GIVEN DATA Start Marker

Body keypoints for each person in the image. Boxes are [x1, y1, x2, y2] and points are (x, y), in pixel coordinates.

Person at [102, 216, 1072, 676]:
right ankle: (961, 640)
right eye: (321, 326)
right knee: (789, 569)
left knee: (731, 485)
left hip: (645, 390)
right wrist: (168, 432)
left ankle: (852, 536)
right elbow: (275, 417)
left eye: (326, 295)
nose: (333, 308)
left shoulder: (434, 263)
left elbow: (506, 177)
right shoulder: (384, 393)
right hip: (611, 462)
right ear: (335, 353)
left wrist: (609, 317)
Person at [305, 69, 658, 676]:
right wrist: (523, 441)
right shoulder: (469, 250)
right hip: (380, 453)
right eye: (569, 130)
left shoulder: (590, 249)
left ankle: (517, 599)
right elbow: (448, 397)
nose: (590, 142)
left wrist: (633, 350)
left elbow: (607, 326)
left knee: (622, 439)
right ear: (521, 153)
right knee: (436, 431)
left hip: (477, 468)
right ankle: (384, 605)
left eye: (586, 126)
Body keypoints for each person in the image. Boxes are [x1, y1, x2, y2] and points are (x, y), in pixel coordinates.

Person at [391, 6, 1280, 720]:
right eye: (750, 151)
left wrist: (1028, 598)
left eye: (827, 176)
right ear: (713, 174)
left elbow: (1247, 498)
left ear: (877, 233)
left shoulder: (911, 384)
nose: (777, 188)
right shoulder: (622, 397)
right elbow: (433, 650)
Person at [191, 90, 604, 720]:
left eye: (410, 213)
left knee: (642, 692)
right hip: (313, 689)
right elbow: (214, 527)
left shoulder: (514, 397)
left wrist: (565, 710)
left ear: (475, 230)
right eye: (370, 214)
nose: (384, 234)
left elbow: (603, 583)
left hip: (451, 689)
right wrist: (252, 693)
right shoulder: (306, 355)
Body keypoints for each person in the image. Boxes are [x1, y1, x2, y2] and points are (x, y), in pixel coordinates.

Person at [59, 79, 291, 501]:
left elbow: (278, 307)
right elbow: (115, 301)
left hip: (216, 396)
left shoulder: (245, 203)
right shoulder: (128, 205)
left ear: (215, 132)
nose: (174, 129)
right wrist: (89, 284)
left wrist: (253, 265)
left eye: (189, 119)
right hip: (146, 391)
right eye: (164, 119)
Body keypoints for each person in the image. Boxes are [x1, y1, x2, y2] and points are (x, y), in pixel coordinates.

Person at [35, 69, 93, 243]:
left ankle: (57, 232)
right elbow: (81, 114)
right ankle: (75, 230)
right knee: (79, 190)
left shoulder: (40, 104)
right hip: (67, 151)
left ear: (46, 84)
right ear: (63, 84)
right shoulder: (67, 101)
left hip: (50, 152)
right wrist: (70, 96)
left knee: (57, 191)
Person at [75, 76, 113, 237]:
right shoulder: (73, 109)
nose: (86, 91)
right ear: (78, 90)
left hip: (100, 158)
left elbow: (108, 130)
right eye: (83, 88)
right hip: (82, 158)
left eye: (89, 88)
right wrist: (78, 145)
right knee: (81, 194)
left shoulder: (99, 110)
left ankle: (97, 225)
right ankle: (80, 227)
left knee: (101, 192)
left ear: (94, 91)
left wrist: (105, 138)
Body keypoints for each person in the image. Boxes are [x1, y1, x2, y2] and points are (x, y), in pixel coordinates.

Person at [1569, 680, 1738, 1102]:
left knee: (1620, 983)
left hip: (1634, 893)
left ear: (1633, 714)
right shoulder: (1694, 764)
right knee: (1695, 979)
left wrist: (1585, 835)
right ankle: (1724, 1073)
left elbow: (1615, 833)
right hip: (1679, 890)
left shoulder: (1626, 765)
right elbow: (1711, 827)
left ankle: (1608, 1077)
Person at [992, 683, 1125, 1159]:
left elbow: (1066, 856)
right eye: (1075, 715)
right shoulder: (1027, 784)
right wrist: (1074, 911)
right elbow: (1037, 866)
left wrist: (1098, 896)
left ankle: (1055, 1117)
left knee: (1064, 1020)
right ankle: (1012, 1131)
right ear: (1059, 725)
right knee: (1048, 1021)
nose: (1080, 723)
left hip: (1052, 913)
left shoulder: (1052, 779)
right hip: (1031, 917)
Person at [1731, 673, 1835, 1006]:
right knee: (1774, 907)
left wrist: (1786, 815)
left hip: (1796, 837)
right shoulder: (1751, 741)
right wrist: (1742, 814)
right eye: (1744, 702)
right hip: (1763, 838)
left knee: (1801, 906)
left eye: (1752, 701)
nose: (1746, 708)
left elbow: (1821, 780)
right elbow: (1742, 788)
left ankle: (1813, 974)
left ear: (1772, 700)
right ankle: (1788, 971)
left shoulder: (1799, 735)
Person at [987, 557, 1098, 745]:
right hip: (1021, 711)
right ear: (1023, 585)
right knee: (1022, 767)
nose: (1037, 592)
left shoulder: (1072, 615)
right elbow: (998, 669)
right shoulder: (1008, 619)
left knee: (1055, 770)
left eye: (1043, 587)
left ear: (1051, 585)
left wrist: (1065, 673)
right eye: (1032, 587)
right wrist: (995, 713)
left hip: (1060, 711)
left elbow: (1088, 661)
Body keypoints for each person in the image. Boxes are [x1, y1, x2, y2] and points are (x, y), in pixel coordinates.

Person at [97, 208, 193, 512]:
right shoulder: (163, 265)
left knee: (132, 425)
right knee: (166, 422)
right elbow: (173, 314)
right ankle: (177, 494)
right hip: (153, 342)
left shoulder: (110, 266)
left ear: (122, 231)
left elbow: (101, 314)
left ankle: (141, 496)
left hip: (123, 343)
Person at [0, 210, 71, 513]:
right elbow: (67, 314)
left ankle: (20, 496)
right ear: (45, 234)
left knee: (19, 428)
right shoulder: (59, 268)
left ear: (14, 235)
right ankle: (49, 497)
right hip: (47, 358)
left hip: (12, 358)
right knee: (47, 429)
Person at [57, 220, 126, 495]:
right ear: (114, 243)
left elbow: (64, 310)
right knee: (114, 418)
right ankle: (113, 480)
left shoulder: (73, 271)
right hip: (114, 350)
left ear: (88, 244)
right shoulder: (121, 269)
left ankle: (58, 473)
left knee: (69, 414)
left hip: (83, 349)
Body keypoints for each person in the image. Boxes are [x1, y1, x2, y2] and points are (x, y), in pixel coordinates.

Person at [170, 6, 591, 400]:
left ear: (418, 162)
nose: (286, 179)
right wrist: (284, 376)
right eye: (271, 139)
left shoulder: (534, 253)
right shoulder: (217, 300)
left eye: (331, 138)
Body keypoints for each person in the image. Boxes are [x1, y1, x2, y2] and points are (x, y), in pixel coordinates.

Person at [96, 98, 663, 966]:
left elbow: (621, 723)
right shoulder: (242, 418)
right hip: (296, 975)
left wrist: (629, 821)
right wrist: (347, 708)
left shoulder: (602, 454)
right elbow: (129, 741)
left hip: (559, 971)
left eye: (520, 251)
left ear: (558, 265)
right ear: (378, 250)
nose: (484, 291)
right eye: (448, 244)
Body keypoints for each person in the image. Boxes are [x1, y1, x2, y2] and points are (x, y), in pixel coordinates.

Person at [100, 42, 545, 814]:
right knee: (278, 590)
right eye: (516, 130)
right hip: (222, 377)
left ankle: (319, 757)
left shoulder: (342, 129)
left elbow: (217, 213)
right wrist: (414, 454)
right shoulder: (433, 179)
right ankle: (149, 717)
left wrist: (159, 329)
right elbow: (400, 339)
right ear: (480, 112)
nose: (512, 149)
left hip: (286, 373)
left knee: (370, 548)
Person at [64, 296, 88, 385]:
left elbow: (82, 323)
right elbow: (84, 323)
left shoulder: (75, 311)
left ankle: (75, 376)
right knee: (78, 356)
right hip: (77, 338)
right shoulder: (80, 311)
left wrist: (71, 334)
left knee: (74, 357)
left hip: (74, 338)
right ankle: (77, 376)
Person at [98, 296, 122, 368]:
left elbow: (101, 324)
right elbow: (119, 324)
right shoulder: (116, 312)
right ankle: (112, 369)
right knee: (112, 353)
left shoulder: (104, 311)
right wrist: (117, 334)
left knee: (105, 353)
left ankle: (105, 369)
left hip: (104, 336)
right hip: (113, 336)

GIVEN DATA End Marker

WHAT YOU HAVE TO DO
Your answer should consist only of the lines above between the line holding "right wrist: (89, 284)" and the line holding "right knee: (79, 190)", inclusive, each transcribed exactly.

EXPECTED OUTPUT
right wrist: (89, 284)
left wrist: (253, 265)
left eye: (189, 119)
right hip: (146, 391)
right eye: (164, 119)
Body keypoints for each person in the image. Boxes are [x1, y1, x2, y2] and points are (x, y), in pixel coordinates.

Person at [35, 69, 93, 243]:
left ankle: (57, 232)
right elbow: (81, 114)
right ankle: (75, 230)
right knee: (79, 190)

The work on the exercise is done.